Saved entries
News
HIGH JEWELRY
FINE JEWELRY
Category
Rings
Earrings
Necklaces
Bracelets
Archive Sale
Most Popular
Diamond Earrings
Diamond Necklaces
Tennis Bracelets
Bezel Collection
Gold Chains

...

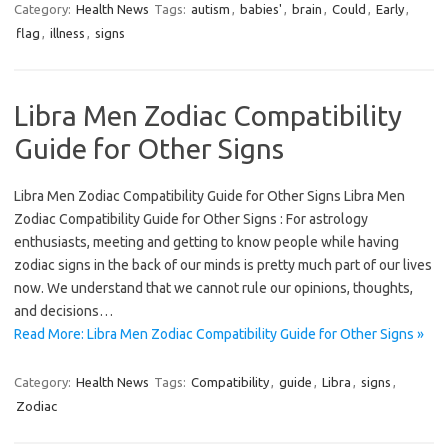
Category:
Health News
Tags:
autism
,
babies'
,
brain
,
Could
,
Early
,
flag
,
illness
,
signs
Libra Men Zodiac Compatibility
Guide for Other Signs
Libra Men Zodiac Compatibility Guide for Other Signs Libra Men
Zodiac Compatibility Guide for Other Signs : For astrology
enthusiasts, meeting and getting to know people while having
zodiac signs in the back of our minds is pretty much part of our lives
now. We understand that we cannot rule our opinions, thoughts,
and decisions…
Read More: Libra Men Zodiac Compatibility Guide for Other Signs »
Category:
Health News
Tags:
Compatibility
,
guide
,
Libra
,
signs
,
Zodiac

## PROBLEM STATEMENT
Reproduce every line in the data that has the word "Compatibility" in it.

## YOUR SOLUTION
Libra Men Zodiac Compatibility
Libra Men Zodiac Compatibility Guide for Other Signs Libra Men
Zodiac Compatibility Guide for Other Signs : For astrology
Read More: Libra Men Zodiac Compatibility Guide for Other Signs »
Compatibility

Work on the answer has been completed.